Abigail Vare School is a former school building located in the Pennsport neighborhood of Philadelphia, Pennsylvania. It is located across from Dickinson Square Park.

The building was added to the National Register of Historic Places in 1986.

==History==
It was built in 1903–1904, and is a three-story, square stone building in the Classical Revival-style. It features a central projecting pediment with Ionic order columns and decorative Palladian window, an oversized molded cornice, and a hipped and gable roof with decorative brackets. The school was named after Abigail Vare, the mother of the three Vare Brothers (including William Scott Vare), who became politicians and contractors.

In December 2012 Superintendent William R. Hite Jr. presented a proposal that would close the George Washington School and move Abigail Vare School into Washington's building.
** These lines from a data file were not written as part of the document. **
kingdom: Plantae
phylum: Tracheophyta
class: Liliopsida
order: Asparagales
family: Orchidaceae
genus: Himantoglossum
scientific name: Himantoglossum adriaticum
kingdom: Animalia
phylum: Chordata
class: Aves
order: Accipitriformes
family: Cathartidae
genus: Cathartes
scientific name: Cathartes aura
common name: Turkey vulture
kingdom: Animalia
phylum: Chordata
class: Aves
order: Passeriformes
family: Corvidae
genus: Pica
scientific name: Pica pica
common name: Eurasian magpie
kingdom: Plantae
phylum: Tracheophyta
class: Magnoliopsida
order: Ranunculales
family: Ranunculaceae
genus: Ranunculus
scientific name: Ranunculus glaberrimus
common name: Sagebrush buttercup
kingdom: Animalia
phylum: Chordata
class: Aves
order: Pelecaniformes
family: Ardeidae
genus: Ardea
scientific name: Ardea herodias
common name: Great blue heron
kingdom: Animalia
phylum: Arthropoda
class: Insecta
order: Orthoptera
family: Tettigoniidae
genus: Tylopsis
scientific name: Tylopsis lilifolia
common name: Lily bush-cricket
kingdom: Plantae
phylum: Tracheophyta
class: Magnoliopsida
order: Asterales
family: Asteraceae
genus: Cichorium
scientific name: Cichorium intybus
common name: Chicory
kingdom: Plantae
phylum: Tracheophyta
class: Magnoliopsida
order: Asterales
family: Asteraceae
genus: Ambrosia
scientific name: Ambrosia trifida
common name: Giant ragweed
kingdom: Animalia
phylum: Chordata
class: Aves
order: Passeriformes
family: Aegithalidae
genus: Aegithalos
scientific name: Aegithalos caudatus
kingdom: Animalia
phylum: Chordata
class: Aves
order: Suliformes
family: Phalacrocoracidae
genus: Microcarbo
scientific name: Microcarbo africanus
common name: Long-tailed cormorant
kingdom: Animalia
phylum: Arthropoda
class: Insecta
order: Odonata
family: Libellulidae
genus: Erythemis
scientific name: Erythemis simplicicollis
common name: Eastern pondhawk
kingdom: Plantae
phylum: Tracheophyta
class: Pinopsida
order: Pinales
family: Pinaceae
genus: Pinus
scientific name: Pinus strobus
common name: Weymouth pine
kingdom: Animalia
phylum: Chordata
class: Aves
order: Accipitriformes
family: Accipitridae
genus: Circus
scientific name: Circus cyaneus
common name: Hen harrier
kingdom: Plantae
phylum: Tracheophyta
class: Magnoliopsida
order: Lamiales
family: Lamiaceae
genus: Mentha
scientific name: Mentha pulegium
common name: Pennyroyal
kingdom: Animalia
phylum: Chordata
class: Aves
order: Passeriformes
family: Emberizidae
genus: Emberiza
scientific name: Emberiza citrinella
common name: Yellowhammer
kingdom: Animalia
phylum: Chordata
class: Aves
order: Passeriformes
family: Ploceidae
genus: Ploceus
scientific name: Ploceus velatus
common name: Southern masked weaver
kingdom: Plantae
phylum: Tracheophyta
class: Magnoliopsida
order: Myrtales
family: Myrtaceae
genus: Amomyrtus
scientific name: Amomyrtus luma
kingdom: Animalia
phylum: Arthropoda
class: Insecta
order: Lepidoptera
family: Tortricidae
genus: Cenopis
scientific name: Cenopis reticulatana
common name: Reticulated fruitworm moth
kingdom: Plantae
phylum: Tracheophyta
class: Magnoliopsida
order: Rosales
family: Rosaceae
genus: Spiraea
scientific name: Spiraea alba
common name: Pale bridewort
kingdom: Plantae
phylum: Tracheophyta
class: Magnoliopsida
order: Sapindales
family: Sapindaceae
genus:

At the time Washington's building was in a better condition compared to Vare's, while the Vare school had an academic performance superior to that of Washington's. In March 2013, the school district voted to close Washington. Abigail Vare School moved from its previous building to the former Washington building, and it is now known as Vare-Washington School.

After Washington-Vare moved to the former Washington school, the former Vare school remained vacant. The school district and the Philadelphia Industrial Development Corporation listed the Vare building for $2.5 million. Concordia Group, a company headquartered in Bethesda, Maryland, acquired the Vare building, along with Germantown High School and three other schools, for $6.8 million. The SRC voted on this sale in September 2014.

In 2015 Concordia Group announced that it wished to construct six townhouses next to the former Vare building and also convert Vare itself into 45 apartment units. The developer engaged in a community meeting with area residents, and it reduced the number of units to 41, in addition to reducing the amount of parking.